Which brings me to interpretations, and ways of expressing the Incarnation and what it means. It brings me to the Gospel – what is it, what does it mean for me, for my family, for my community, my nation, the world. There are numerous answers to these questions, numerous interpretations.

Just as there are many interpretations of sacred texts. There are, our preacher reminded us today and I had to smile at its appropriateness for me at this time, interpretations of interpretations.

And this all leads to the question of truth. Can we know it, does it exist, are we merely beings of impulses and instincts. Is science so very incompatible with religion. I think not. They support one another.

My fifth novel, I hope and believe, will be released in May. The Magdalene Mystery asks these questions of interpretation, of truth. Can we know Mary Magdalene? Can we know who she really was? This question leads to the next, can we know what happened in that first century of the Early Church? Which of course leads us to Holy Scriptures and the challenge posed by many doubters in the last fifty years, can we know that a man named Jesus of Nazareth rose from the dead? Indeed, can we even know that Jesus of Nazareth ever lived and walked the earth?

I suppose much of this quest for truth is personal for me, since my father left his Christian faith and his pastorate in the sixties’ upheaval of doubt. He believed what he read, what so-called New Testament scholars were writing. The Jesus Seminar soon “validated” his new creed of unbelief. American culture, drunk with freedom from moral restraints, and celebrating the birth control pill, launched into a party that is still going on (the devastation caused by the sexual revolution is a topic for another day). My parents read themselves out and away from their living faith and into something sterile and self-serving.

So today I type quickly, my fingers tapping the keys.
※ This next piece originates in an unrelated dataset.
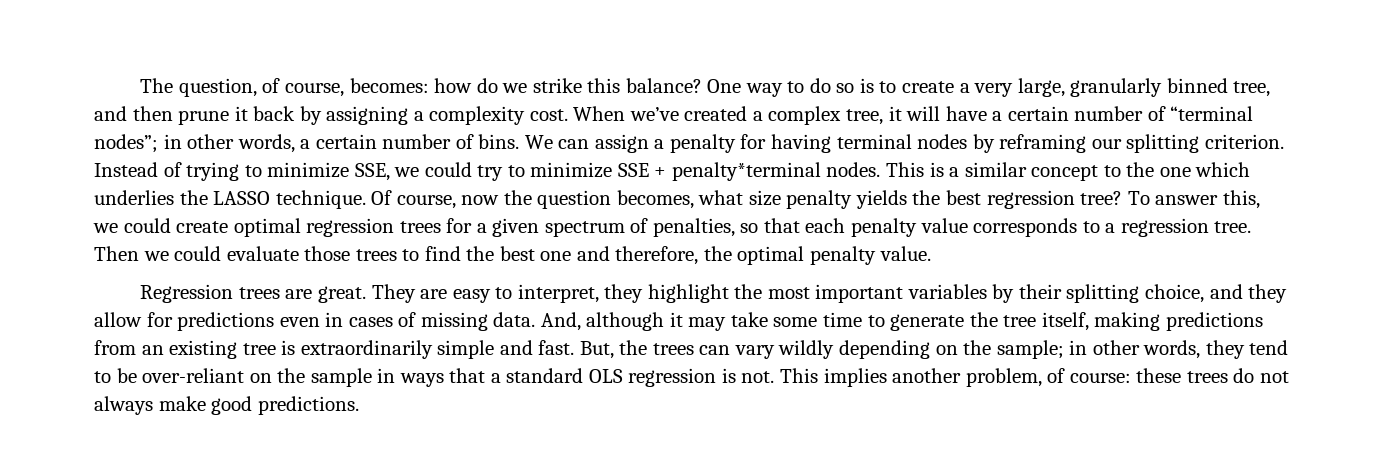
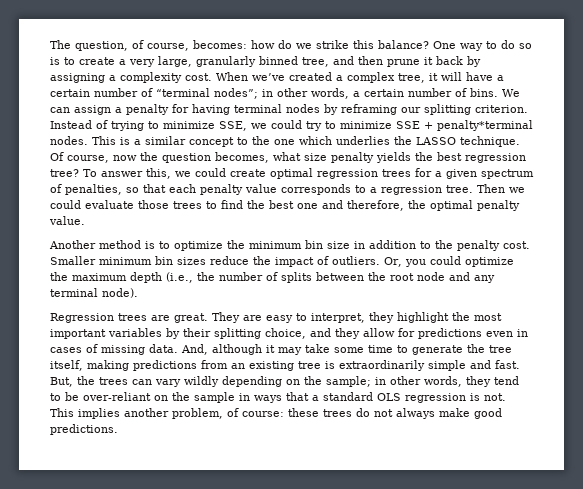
(931, 253) none -> [49,240,530,251] [50,256,514,267] [50,272,495,283] [50,288,138,298] // Another method is to optimize the minimum bin size in addition to the penalty cost. Smaller minimum bin sizes reduce the impact of outliers. Or, you could optimize the maximum depth (i.e., the number of splits between the root node and any terminal node).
Father Raynes’s telling of the truth will be one more expression that will feed a culture starving for the real thing. Of course each of us must read, evaluate, and judge. That’s what free will is all about. But this biography that seems to be emerging through my fingertips, like The Faith, encourages each of us to decide on our own and not be swayed by media and false testimony. Father Raynes’s words point to true authorities, not bestselling journalists and sensational novelists and fads. His words inspire us to embrace the traditional morality of the Gospel, to see that right and wrong do exist, that selfishness is not an admirable trait. His words encourage us to have backbone, to stand up and be counted in our world today. His words encourage us to meet God and enjoy him forever.

And my little novel, soon to be in print, hopefully will do the same thing in a different way, with a love story set in Rome and Provence, and a mysterious quest with clues in breathtaking basilicas. A predator stalks, and folks spread lies like spiders spinning webs.

So I must get back to my typing and back to the joy of telling, retelling, and telling once again, making all these words come alive on the page.